Nor is it the position of the church that the gospels themselves are in any way infalliable. It has maintained that they are approved by the church, not the other way around, and has consistently limited the status accorded to passages appearing only in a single gospel, as opppose to the substance they agree on. Protestant literalists might disagree on that subject, but that is a disagreement between them and the church, not between the church and secular or Jewish critics.

But to the substance of the issue. The theological defense is that all sinners are to be regarded as guilty in the death of Jesus. As a point of theological doctrine this may be important, it may be moral, it may have no trace of anti-semitism. But from a secular or ecumenical point of view, this is a freely offered doctrine, not anything it is a dictate of reason or justice for everyone to embrace regardless of their other views.

Now this creates a bit of an issue for a non-catholic who disputes this theological point, and prefers the ordinary sense of guilt and innocence in human affairs to this theological understanding of common human sinfulness.
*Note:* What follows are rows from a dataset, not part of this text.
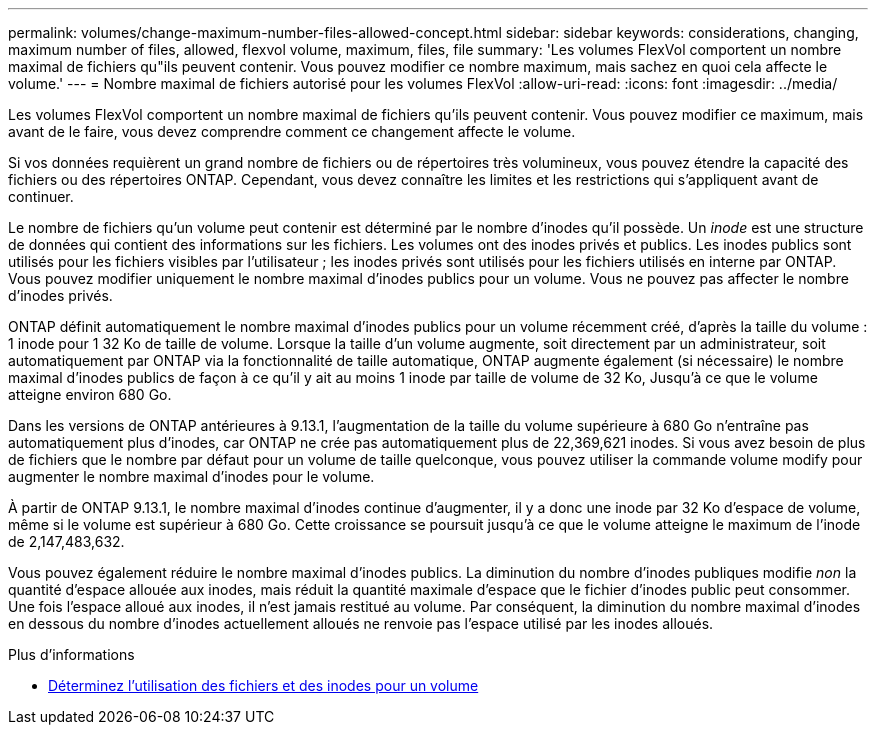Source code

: ---
permalink: volumes/change-maximum-number-files-allowed-concept.html 
sidebar: sidebar 
keywords: considerations, changing, maximum number of files, allowed, flexvol volume, maximum, files, file 
summary: 'Les volumes FlexVol comportent un nombre maximal de fichiers qu"ils peuvent contenir. Vous pouvez modifier ce nombre maximum, mais sachez en quoi cela affecte le volume.' 
---
= Nombre maximal de fichiers autorisé pour les volumes FlexVol
:allow-uri-read: 
:icons: font
:imagesdir: ../media/


[role="lead"]
Les volumes FlexVol comportent un nombre maximal de fichiers qu'ils peuvent contenir. Vous pouvez modifier ce maximum, mais avant de le faire, vous devez comprendre comment ce changement affecte le volume.

Si vos données requièrent un grand nombre de fichiers ou de répertoires très volumineux, vous pouvez étendre la capacité des fichiers ou des répertoires ONTAP. Cependant, vous devez connaître les limites et les restrictions qui s'appliquent avant de continuer.

Le nombre de fichiers qu'un volume peut contenir est déterminé par le nombre d'inodes qu'il possède. Un _inode_ est une structure de données qui contient des informations sur les fichiers. Les volumes ont des inodes privés et publics. Les inodes publics sont utilisés pour les fichiers visibles par l'utilisateur ; les inodes privés sont utilisés pour les fichiers utilisés en interne par ONTAP. Vous pouvez modifier uniquement le nombre maximal d'inodes publics pour un volume. Vous ne pouvez pas affecter le nombre d'inodes privés.

ONTAP définit automatiquement le nombre maximal d'inodes publics pour un volume récemment créé, d'après la taille du volume : 1 inode pour 1 32 Ko de taille de volume. Lorsque la taille d'un volume augmente, soit directement par un administrateur, soit automatiquement par ONTAP via la fonctionnalité de taille automatique, ONTAP augmente également (si nécessaire) le nombre maximal d'inodes publics de façon à ce qu'il y ait au moins 1 inode par taille de volume de 32 Ko, Jusqu'à ce que le volume atteigne environ 680 Go.

Dans les versions de ONTAP antérieures à 9.13.1, l'augmentation de la taille du volume supérieure à 680 Go n'entraîne pas automatiquement plus d'inodes, car ONTAP ne crée pas automatiquement plus de 22,369,621 inodes. Si vous avez besoin de plus de fichiers que le nombre par défaut pour un volume de taille quelconque, vous pouvez utiliser la commande volume modify pour augmenter le nombre maximal d'inodes pour le volume.

À partir de ONTAP 9.13.1, le nombre maximal d'inodes continue d'augmenter, il y a donc une inode par 32 Ko d'espace de volume, même si le volume est supérieur à 680 Go. Cette croissance se poursuit jusqu'à ce que le volume atteigne le maximum de l'inode de 2,147,483,632.

Vous pouvez également réduire le nombre maximal d'inodes publics. La diminution du nombre d'inodes publiques modifie _non_ la quantité d'espace allouée aux inodes, mais réduit la quantité maximale d'espace que le fichier d'inodes public peut consommer. Une fois l'espace alloué aux inodes, il n'est jamais restitué au volume. Par conséquent, la diminution du nombre maximal d'inodes en dessous du nombre d'inodes actuellement alloués ne renvoie pas l'espace utilisé par les inodes alloués.

.Plus d'informations
* xref:display-file-inode-usage-task.html[Déterminez l'utilisation des fichiers et des inodes pour un volume]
He may understand the offered defense but still not regard it as remotely sufficient.

That is, someone, say me, says "look, I didn't kill Jesus so kindly stop accusing me of having done so." The reply is, "we are all sinners, and as sinners we are all guilty of it." To which I may reasonably reply, "it is all very well for you to admit your own sinfulness. You may call that humility I suppose. You perhaps know the depth of your own heart, I don't pretend to. But when you move on to asserting *my* sinfulness, you pass the bounds of humility and enter the realm of accusation. I repeat, I didn't kill Jesus; please stop saying that I did. Kindly leave me out of your "we all". I don't recognize that "we", and I simply deny the charge."

Now something of a dialogue of the deaf can hear ensue. One is reading as a particular accusation what the other intends as a universal theological doctrine. When the latter insists, not it is perfectly universal, he thinks he is clarifying and in doing so removing all just cause for offense. Which amounts to seeing possible offense only in a particular charge. But the former is not concerned with the particularity of the charge, but that it is a charge at all. Of which he considers himself quite innocent. He is not appeased by being accused along with a whole flock of other people, including the accuser. Because to him the offense lies in being unjustly accused, not in any invidious particularity in the charge.
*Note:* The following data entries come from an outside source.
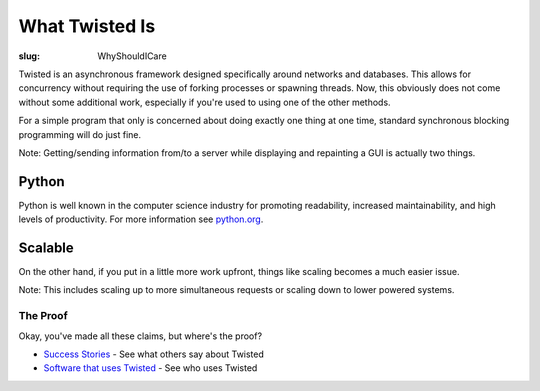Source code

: What Twisted Is
###############

:slug: WhyShouldICare

Twisted is an asynchronous framework designed specifically around networks and databases.  This allows for concurrency without requiring the use of forking processes or spawning threads.  Now, this obviously does not come without some additional work, especially if you're used to using one of the other methods.  

For a simple program that only is concerned about doing exactly one thing at one time, standard synchronous blocking programming will do just fine.  

Note: Getting/sending information from/to a server while displaying and repainting a GUI is actually two things.

Python
------

Python is well known in the computer science industry for promoting readability, increased maintainability, and high levels of productivity.  For more information see `python.org <http://www.python.org>`_.

Scalable
--------

On the other hand, if you put in a little more work upfront, things like scaling becomes a much easier issue.  

Note: This includes scaling up to more simultaneous requests or scaling down to lower powered systems.

The Proof
=========

Okay, you've made all these claims, but where's the proof?

* `Success Stories <{filename}/pages/SuccessStories.rst>`_ - See what others say about Twisted
* `Software that uses Twisted <{filename}/pages/ProjectsUsingTwisted.rst>`_ - See who uses Twisted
What this amounts to, however, is taking offense at a theological doctrine of human sinfulness. All are sinners, says that doctrine. I'm bloody well not, says the objector, or at least not that particular sin. If you find another to condemn me for that I actually have committed, we can talk about that. But of this particular misdeed I am utterly innocent.
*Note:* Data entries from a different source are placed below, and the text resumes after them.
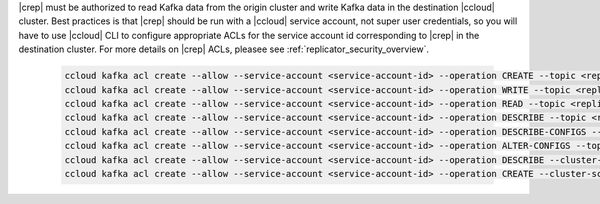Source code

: |crep| must be authorized to read Kafka data from the origin cluster and write Kafka data in the destination |ccloud| cluster.
Best practices is that |crep| should be run with a |ccloud| service account, not super user credentials, so you will have to use |ccloud| CLI to configure appropriate ACLs for the service account id corresponding to |crep| in the destination cluster.
For more details on |crep| ACLs, pleasee see :ref:`replicator_security_overview`.

   .. sourcecode:: bash

      ccloud kafka acl create --allow --service-account <service-account-id> --operation CREATE --topic <replicated-topic>
      ccloud kafka acl create --allow --service-account <service-account-id> --operation WRITE --topic <replicated-topic>
      ccloud kafka acl create --allow --service-account <service-account-id> --operation READ --topic <replicated-topic>
      ccloud kafka acl create --allow --service-account <service-account-id> --operation DESCRIBE --topic <replicated-topic>
      ccloud kafka acl create --allow --service-account <service-account-id> --operation DESCRIBE-CONFIGS --topic <replicated-topic>
      ccloud kafka acl create --allow --service-account <service-account-id> --operation ALTER-CONFIGS --topic <replicated-topic>
      ccloud kafka acl create --allow --service-account <service-account-id> --operation DESCRIBE --cluster-scope
      ccloud kafka acl create --allow --service-account <service-account-id> --operation CREATE --cluster-scope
I do not think this disagreement is unreasonable. But I see no anti-semitism in it. Instead it ought to be formulated as an ecumenical objection to a piece of theological doctrine taught by another faith. Which is a plane on which reasonable dialogue is possible, and on which both can understand the other's position. A catholic could then argue in favor of this doctrine as reflecting a profound moral understanding of failing mankind. An objector might argue against its possible misinterpretation or misuse, or indeed on principle oppose its tendency to lump the truly guilty in with the comparatively righteous. That is a productive disagreement and a basis of moral dialogue. Mutual accusations over past injustices are not.

Indeed, there is a curious and almost comical reversal in the positions people take in these matters, when the subject shifts to present human politics. Some who are completely opposed to the idea of any kind of association with past misdeeds allegedly - and no more than allegedly - committed by some adherents of a certain faith, turn right around and accuse whole faiths of such responsibility for later deeds. Others defending the doctrine of human fallenness and inherent inadequacy, turn right around and justify particular leaders as entirely righteous in their conduct.

One should laugh. The most I manage is a thin smile.